“Cyberpunk” by Richard Roberts
Is cyberpunk a literary genre or a zeitgeist? Was it really birthed with William Gibson’s Neuromancer or a year earlier with Bruce Bethke’s actual story Cyberpunk? Or earlier even, as many will argue.
I posit that Cyberpunk was and is an inevitable zeitgeist, begun in literature, that lives as an ever evolving genre across multiple media. I will also go on the record as stating that i fully embrace the notion that it was indeed birthed in 1984 with William Gibson’s novel Neuromancer, but birth and conception are two different things. The conception was a process beginning in 1981.
Steampunk, Dieselpunk and Atompunk are genres that go backwards in time to past eras. Cyberpunk, the first -punk genre was actually born looking forward. It is a sub genre of science fiction, but instead of one taking place in the far future or involving aliens and other classic sci fi tropes, it took place in the near future and extrapolated upon where the digital technology of the time was headed.
In the 1950’s, an incredible wave of science fiction took place. It was lead by giants such as Isaac Asimov, the wonderful Ray Bradbury, Robert Heinlein and Arthur C Clarke. It is sometimes referred to as Futurist, or “classic” sci fi, but futurism is its overarching theme. It spilled over into movies like The Day The earth Stood Still, When Worlds Collide and Forbidden Planet.
Cover art for Isaac Asimov’s Foundation Trilogy, one of the masterpieces of the 1905s futurist genre.
The science fiction literary genre before Futurism is now referred to as Raypunk, and was known for incredibly imaginative space operas such as Flash Gordon, Buck Rogers and John Carter. The futurists toned down the operatic intensity and focused on actual themes, specific technology and how that technology would affect society.
In the late 60s and early 70s another movement began, New Wave science fiction. This wave was lead by giants such as Michael Moorcock and Philip K Dick and included Roger Zelazny, Philip Jose Farmer, Harlan Ellison and J. G. Ballard. It was more experimental, more daring from a literary perspective, more psychedelic. Drugs and sex were included, dystopian outcomes were often brought into play and hard science discarded into favor of a “don’t worry how it works, just check this shit out” approach. (My own personal approach, you’ll be shocked to hear.)
Cover Art for J G Ballard’s The Crystal World
Cyberpunk of course borrows from both traditions. It continues many of the themes presented in New Wave, embraces the futurist’s obsession with specific tech, adds an emotional noir mood, and dials down the far future craziness to reflect on what was happening with the advent of digital technology and personal computing. It questioned where it might lead with a dark edge. As computers began to appear in middle class households, kids’ relations with tech became more personals instead of simply broad societal outcomes. Cyberpunk embraced this and stories reflects where the lines between the personal and tech intrusion merge.

● **WORK INSTRUCTIONS**:
1. From the cyberpunk essay, quote the passage starting at "Steampunk, Dieselpunk and" and ending at "time was headed.".
2. Turn the paragraph of the cyberpunk essay that opens "The science fiction literary genre before Futurism" into a short list that keeps its main facts.
The data that follows comes from a separate source.

● **EXTRACTED DATA**:
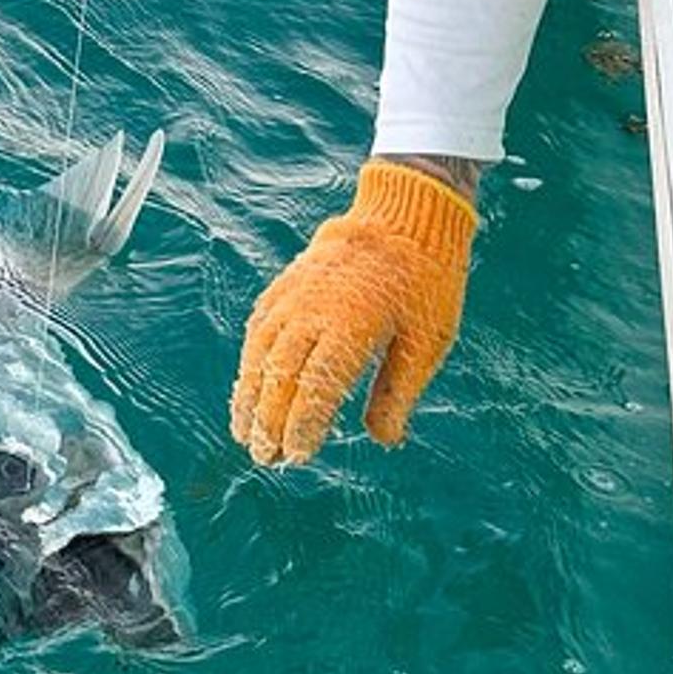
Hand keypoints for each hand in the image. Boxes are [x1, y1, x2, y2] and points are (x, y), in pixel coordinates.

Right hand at [230, 161, 476, 464]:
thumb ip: (398, 391)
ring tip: (244, 431)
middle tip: (263, 458)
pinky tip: (248, 383)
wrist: (403, 215)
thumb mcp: (428, 341)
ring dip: (249, 395)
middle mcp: (312, 311)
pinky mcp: (286, 285)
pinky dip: (249, 360)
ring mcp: (294, 295)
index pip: (315, 388)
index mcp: (351, 327)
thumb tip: (382, 439)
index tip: (297, 458)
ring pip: (259, 353)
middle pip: (278, 375)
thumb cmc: (426, 282)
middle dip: (268, 420)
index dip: (302, 426)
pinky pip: (258, 328)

● **ANSWERS FOR THE TASKS**:
1.
Steampunk, Dieselpunk and Atompunk are genres that go backwards in time to past eras. Cyberpunk, the first -punk genre was actually born looking forward. It is a sub genre of science fiction, but instead of one taking place in the far future or involving aliens and other classic sci fi tropes, it took place in the near future and extrapolated upon where the digital technology of the time was headed.

2.
- The science fiction genre before Futurism is now called Raypunk.
- It was known for imaginative space operas such as Flash Gordon, Buck Rogers and John Carter.
- The futurists toned down its operatic intensity.
- They focused instead on actual themes, specific technology and how that technology would affect society.